======== Data provided ========

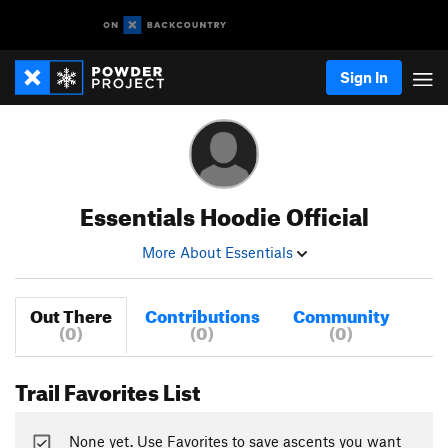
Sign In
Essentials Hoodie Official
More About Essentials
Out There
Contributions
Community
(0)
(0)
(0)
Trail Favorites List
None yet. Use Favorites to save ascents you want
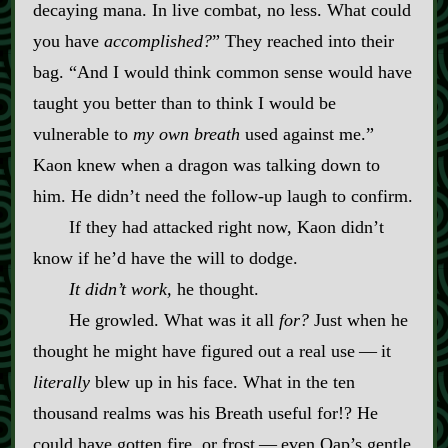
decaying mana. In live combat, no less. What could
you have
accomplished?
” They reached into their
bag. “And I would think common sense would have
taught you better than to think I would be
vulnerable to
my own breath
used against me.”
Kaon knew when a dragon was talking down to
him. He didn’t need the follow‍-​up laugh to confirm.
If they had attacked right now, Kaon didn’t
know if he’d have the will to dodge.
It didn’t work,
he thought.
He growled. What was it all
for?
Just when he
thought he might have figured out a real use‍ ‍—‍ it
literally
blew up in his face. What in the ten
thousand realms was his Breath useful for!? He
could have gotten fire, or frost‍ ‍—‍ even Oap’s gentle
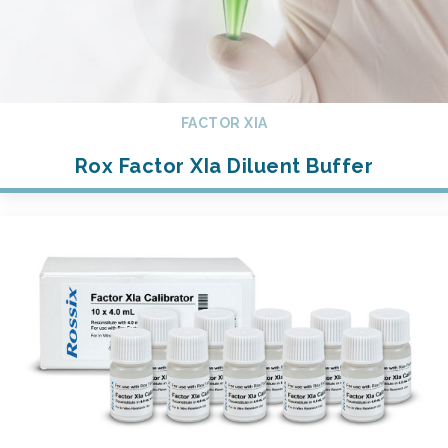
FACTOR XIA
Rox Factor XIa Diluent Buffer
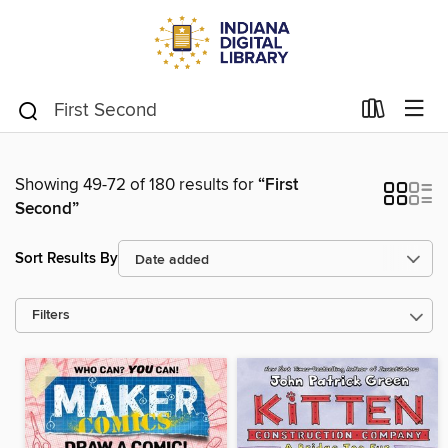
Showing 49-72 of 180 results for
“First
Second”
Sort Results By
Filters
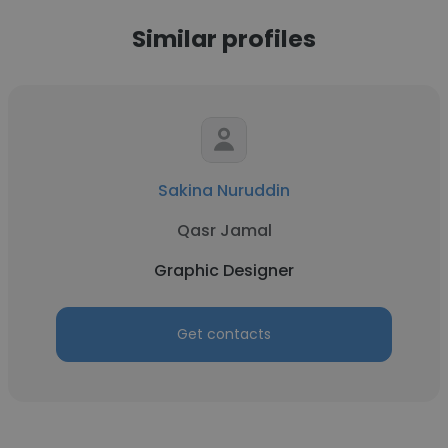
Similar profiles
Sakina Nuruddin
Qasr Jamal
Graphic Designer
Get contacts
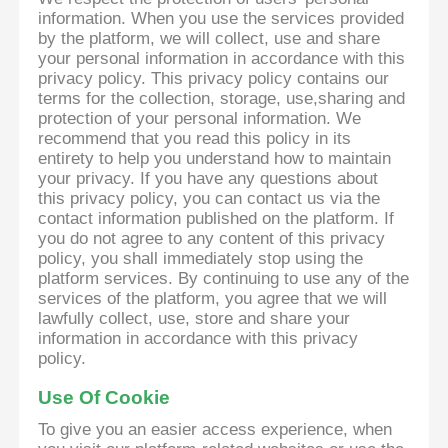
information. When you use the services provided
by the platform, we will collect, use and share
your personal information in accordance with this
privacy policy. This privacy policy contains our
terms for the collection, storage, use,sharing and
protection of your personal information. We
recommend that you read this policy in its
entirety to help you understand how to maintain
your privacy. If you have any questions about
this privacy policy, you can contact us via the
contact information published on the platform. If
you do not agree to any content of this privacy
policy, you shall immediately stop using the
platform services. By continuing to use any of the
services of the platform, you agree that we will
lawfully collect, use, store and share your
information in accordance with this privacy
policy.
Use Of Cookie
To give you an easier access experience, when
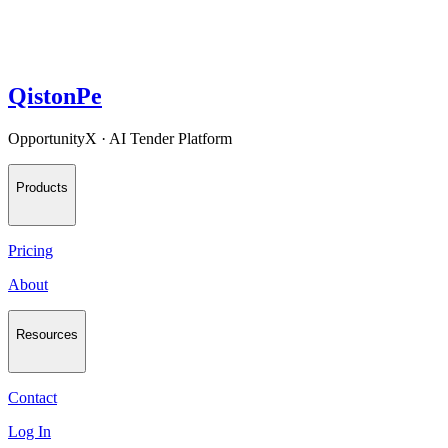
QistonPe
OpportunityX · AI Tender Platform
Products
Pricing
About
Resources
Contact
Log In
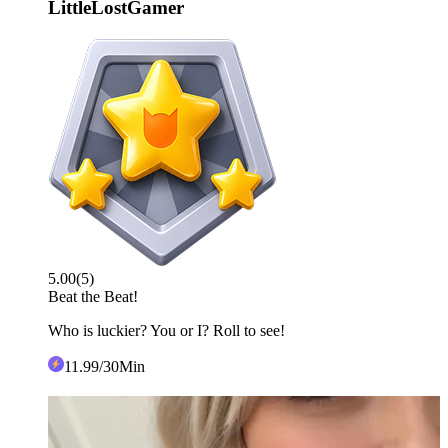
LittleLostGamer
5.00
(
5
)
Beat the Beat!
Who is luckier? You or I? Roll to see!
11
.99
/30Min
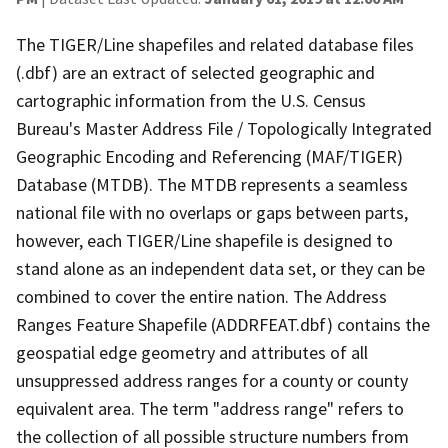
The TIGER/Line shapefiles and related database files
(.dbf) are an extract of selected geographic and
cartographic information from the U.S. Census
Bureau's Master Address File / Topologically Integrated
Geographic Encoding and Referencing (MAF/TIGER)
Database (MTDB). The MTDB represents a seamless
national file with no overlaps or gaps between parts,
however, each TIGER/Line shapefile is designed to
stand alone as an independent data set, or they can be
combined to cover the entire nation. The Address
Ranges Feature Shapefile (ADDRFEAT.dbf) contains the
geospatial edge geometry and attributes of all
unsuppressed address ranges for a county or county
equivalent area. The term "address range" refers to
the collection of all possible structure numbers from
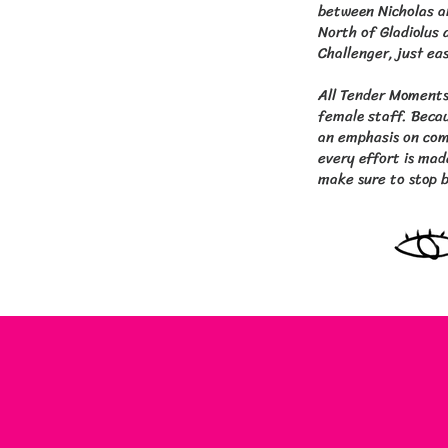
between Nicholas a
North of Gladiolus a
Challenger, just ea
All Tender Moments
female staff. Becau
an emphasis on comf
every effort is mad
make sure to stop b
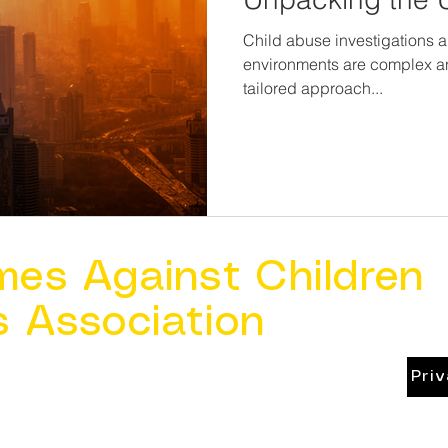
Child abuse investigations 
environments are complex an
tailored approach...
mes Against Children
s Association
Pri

========
======== Data provided ========

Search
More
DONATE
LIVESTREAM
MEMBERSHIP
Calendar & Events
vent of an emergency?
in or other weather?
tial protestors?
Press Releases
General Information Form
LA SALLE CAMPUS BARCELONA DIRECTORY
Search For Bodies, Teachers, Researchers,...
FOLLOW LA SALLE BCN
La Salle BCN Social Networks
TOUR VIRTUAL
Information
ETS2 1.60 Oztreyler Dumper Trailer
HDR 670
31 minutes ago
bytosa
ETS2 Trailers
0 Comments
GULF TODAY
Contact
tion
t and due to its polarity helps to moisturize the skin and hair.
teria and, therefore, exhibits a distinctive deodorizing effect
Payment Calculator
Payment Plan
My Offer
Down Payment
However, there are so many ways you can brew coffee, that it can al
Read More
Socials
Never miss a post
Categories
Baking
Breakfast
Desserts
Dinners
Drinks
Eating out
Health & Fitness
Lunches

========

| Task statement |
In the listing, find every line containing the word "Essentials" and list it.

| Answer for the task |
Essentials Hoodie Official
More About Essentials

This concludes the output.